The anti-migration Alternative for Germany (AfD) Party has called on the Saxony state legislature in Germany to review the foreign bank accounts of asylum seekers, reasoning that if a migrant is able to hand thousands of euros to pay people smugglers to reach Germany, they should pay their own way once in Germany.
“Germany must start to use foreign assets to pay for asylum seekers’ needs,” AfD state parliamentarian Carsten Hütter said, Junge Freiheit has reported.
“Those who can afford to pay €10,000 to smugglers – and migrants who also have the latest smartphone and designer clothes of course can – we suspect are able to pay for their own living in Germany itself.”
Hütter has already asked the Saxony government to give an appraisal of the economic situation of asylum seekers within its system, but says that, from the answers given so far, it is clear that the government has no idea what financial assets the migrants had available to them.
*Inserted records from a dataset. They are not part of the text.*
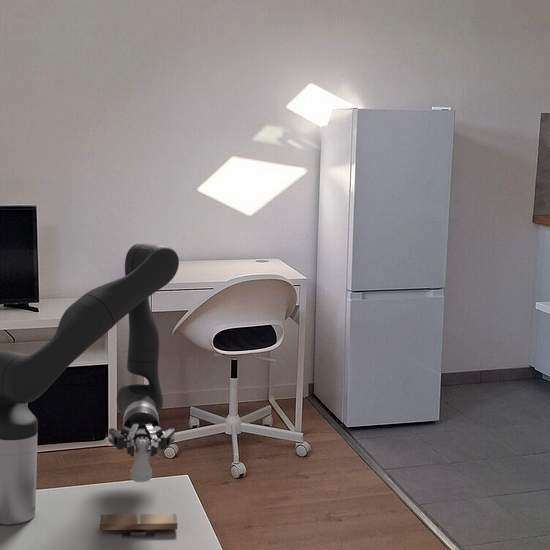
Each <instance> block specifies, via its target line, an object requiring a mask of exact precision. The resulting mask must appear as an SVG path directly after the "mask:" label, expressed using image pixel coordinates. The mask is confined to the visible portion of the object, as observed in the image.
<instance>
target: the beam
mask: <svg viewBox="0 0 550 550" xmlns="http://www.w3.org/2000/svg"><path fill="white" fill-rule="evenodd" d="M98 527H99V528H98V529H99V531H123V530H152V529H154V530H178V518H177V513H136V514H135V513H133V514H132V513H131V514H130V513H129V514H128V513H127V514H125V513H124V514H123V513H122V514H121V513H119V514H115V513H114V514H111V513H109V514H100V515H99V526H98Z"/></svg>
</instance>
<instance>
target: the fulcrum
mask: <svg viewBox="0 0 550 550" xmlns="http://www.w3.org/2000/svg"><path fill="white" fill-rule="evenodd" d="M124 536H125V537H124ZM131 536H133V537H131ZM134 536H135V537H134ZM122 538H155V529H152V530H122Z"/></svg>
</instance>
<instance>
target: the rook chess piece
mask: <svg viewBox="0 0 550 550" xmlns="http://www.w3.org/2000/svg"><path fill="white" fill-rule="evenodd" d="M134 445H135V449H134V454H135V456H134V463H133V464H132V467H131V468H130V470H129V471H130V474H129V478H130V479H131V480H132V481H133V482H136V483H137V482H139V483H144V482H149V481H150V480H151V479H152V478H153V474H152V473H153V469H152V467H151V465H150V462H149V453H150V450H149V448H148V447H149V446H150V445H151V443H150V442H149V439H148V438H147V437H145V439H143V437H141V439H139V437H138V438H137V439H136V442H135V443H134Z"/></svg>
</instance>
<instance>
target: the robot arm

Nor did it know whether the migrants had had any personal valuables confiscated by the authorities upon their arrival.
Denmark sparked fierce criticism earlier this year when it passed a new law giving itself the right to search unauthorised migrants and seize valuable belongings to help cover the expense of caring for the new arrivals. Some critics even likened the policy to that of the Nazis, who seized Jewish assets.
But the Danish Integration Minister pointed out that Danes with more than 10,000 kroner (around €1,340) to their name in assets cannot access unemployment benefits, but must instead sell their goods.
A similar policy is already in place in Germany. Recognised asylum seekers and those with applications still pending are currently not eligible for state benefits if they have private assets, in line with German citizens.
But whereas the local authorities will do a thorough audit of citizens’ finances to means test them for benefits, even going so far as to inspect their homes the same does not apply to asylum seekers. Instead, the migrants are able to access accounts in their home country with the German government having no way of knowing what their financial situation is.
Hütter called the disparity “a scandalous inequality between German and foreign benefit recipients.”
Social harmony in Germany is already being threatened by “massive immigration of unskilled migrants,” he said, adding that the majority of them have not found work. “If it now turns out that these migrants are being bankrolled with tax money even though they possess independent wealth, our social system will be in trouble,” he concluded.